What you have to do ▸ Would you please reproduce all the entries word for word, minus the pictures?

Data to examine: Begin

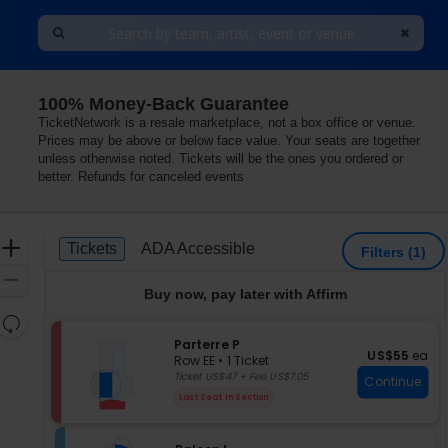
100% Money-Back Guarantee
treal, Quebec, Canada
TicketNetwork is a resale marketplace, not a box office or venue.
Prices may be above or below face value. Your seats are together
unless otherwise noted. Tickets will be the ones you ordered or
better. Refunds for canceled events
Ticket
Zoom
Tickets
ADA Accessible
Tickets
ADA Accessible
Filters
(1)
Types
In
Zoom
Buy now, pay later with Affirm
Out
Resets
the
S
Parterre P
Reset
US$55 each
US$55
ea
e
zoom
Row EE
•
1 Ticket
Map
c
1
Ticket US$47 + Fee US$7.05
level
Continue
t
Ticket
and
Last Seat In Section
i
available
directional
o
pan
n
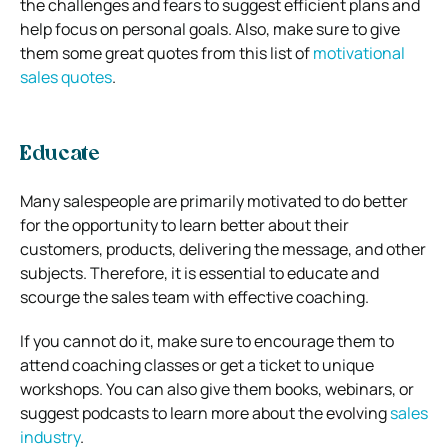
the challenges and fears to suggest efficient plans and
help focus on personal goals. Also, make sure to give
them some great quotes from this list of
motivational
sales quotes
.
Educate
Many salespeople are primarily motivated to do better
for the opportunity to learn better about their
customers, products, delivering the message, and other
subjects. Therefore, it is essential to educate and
scourge the sales team with effective coaching.
If you cannot do it, make sure to encourage them to
attend coaching classes or get a ticket to unique
workshops. You can also give them books, webinars, or
suggest podcasts to learn more about the evolving
sales
industry
.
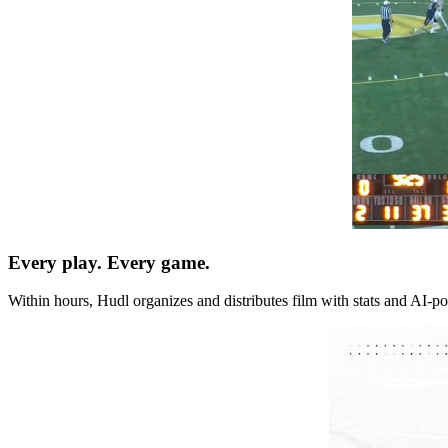
Every play. Every game.
Within hours, Hudl organizes and distributes film with stats and AI-po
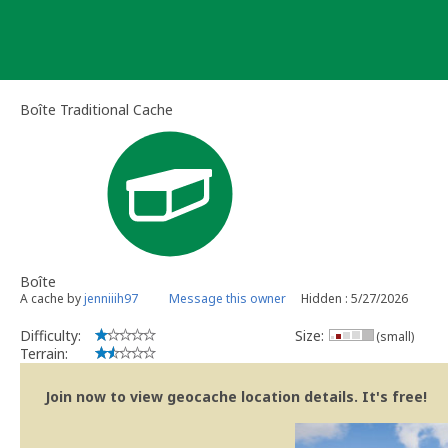
Skip
to
content
Boîte Traditional Cache
Boîte
A cache by
jenniiih97
Message this owner
Hidden : 5/27/2026
Difficulty:
Size:
(small)
Terrain:
Join now to view geocache location details. It's free!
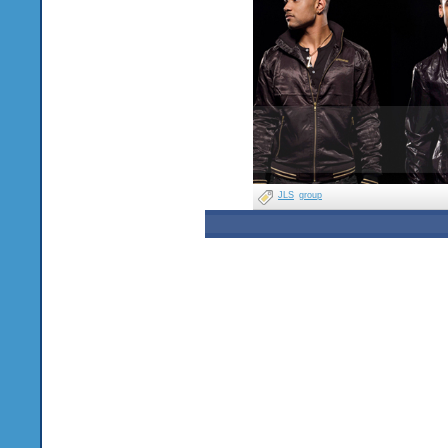
JLS
group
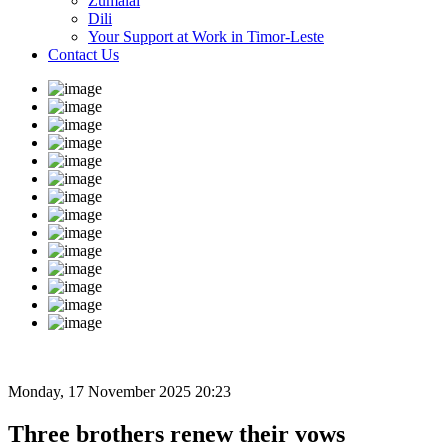
Zumalai
Dili
Your Support at Work in Timor-Leste
Contact Us
Monday, 17 November 2025 20:23
Three brothers renew their vows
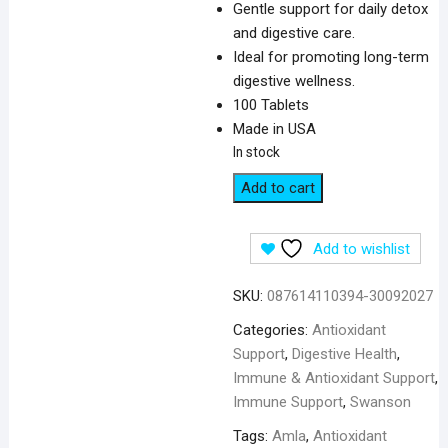
Gentle support for daily detox
and digestive care.
Ideal for promoting long-term
digestive wellness.
100 Tablets
Made in USA
In stock
Swanson
Add to cart
Triphala
with
Add to wishlist
Amla
Behada
SKU:
087614110394-30092027
&
Harada
Categories:
Antioxidant
500
Support
,
Digestive Health
,
mg
Immune & Antioxidant Support
,
-
Immune Support
,
Swanson
100
Tags:
Amla
,
Antioxidant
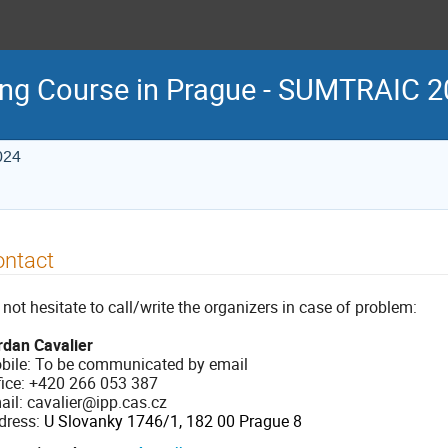
ing Course in Prague - SUMTRAIC 
024
ontact
not hesitate to call/write the organizers in case of problem:
rdan Cavalier
bile: To be communicated by email
fice: +420 266 053 387
ail: cavalier@ipp.cas.cz
dress:
U Slovanky 1746/1, 182 00 Prague 8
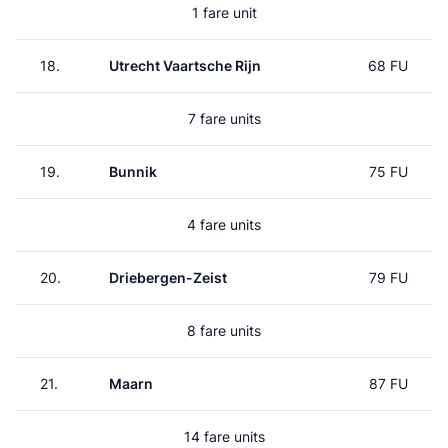
1 fare unit
18.
Utrecht Vaartsche Rijn
68 FU
7 fare units
19.
Bunnik
75 FU
4 fare units
20.
Driebergen-Zeist
79 FU
8 fare units
21.
Maarn
87 FU
14 fare units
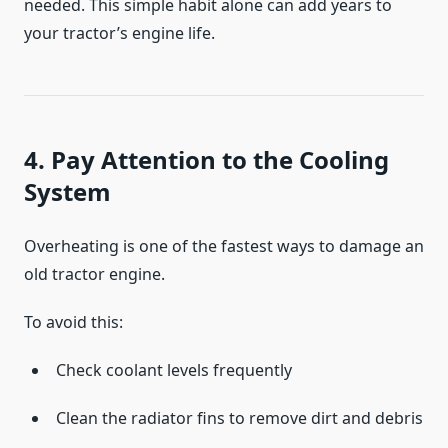
needed. This simple habit alone can add years to
your tractor’s engine life.
4. Pay Attention to the Cooling
System
Overheating is one of the fastest ways to damage an
old tractor engine.
To avoid this:
Check coolant levels frequently
Clean the radiator fins to remove dirt and debris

Data to examine: End

Your response ▸
100% Money-Back Guarantee
treal, Quebec, Canada
TicketNetwork is a resale marketplace, not a box office or venue.
Prices may be above or below face value. Your seats are together
unless otherwise noted. Tickets will be the ones you ordered or
better. Refunds for canceled events
Ticket
Zoom
Tickets
ADA Accessible
Tickets
ADA Accessible
Filters
(1)
Types
In
Zoom
Buy now, pay later with Affirm
Out
Resets
the
S
Parterre P
Reset
US$55 each
US$55
ea
e
zoom
Row EE
•
1 Ticket
Map
c
1
Ticket US$47 + Fee US$7.05
level
Continue
t
Ticket
and
Last Seat In Section
i
available
directional
o
pan
n
the challenges and fears to suggest efficient plans and
help focus on personal goals. Also, make sure to give
them some great quotes from this list of
motivational
sales quotes
.
Educate
Many salespeople are primarily motivated to do better
for the opportunity to learn better about their
customers, products, delivering the message, and other
subjects. Therefore, it is essential to educate and
scourge the sales team with effective coaching.
If you cannot do it, make sure to encourage them to
attend coaching classes or get a ticket to unique
workshops. You can also give them books, webinars, or
suggest podcasts to learn more about the evolving
sales
industry
.
Every play. Every game.
Within hours, Hudl organizes and distributes film with stats and AI-po
Skip
to
content
Boîte Traditional Cache
Boîte
A cache by
jenniiih97
Message this owner
Hidden : 5/27/2026
Difficulty:
Size:
(small)
Terrain:
Join now to view geocache location details. It's free!
JLS
group
Zumalai
Dili
Your Support at Work in Timor-Leste
Contact Us
Monday, 17 November 2025 20:23
Three brothers renew their vows
Gentle support for daily detox
and digestive care.
Ideal for promoting long-term
digestive wellness.
100 Tablets
Made in USA
In stock
Swanson
Add to cart
Triphala
with
Add to wishlist
Amla
Behada
SKU:
087614110394-30092027
&
Harada
Categories:
Antioxidant
500
Support
,
Digestive Health
,
mg
Immune & Antioxidant Support
,
-
Immune Support
,
Swanson
100
Tags:
Amla
,
Antioxidant
ing Course in Prague - SUMTRAIC 
024
ontact
not hesitate to call/write the organizers in case of problem:
rdan Cavalier
bile: To be communicated by email
fice: +420 266 053 387
ail: cavalier@ipp.cas.cz
dress:
U Slovanky 1746/1, 182 00 Prague 8
1 fare unit
18.
Utrecht Vaartsche Rijn
68 FU
7 fare units
19.
Bunnik
75 FU
4 fare units
20.
Driebergen-Zeist
79 FU
8 fare units
21.
Maarn
87 FU
14 fare units
needed. This simple habit alone can add years to
your tractor’s engine life.
4. Pay Attention to the Cooling
System
Overheating is one of the fastest ways to damage an
old tractor engine.
To avoid this:
Check coolant levels frequently
Clean the radiator fins to remove dirt and debris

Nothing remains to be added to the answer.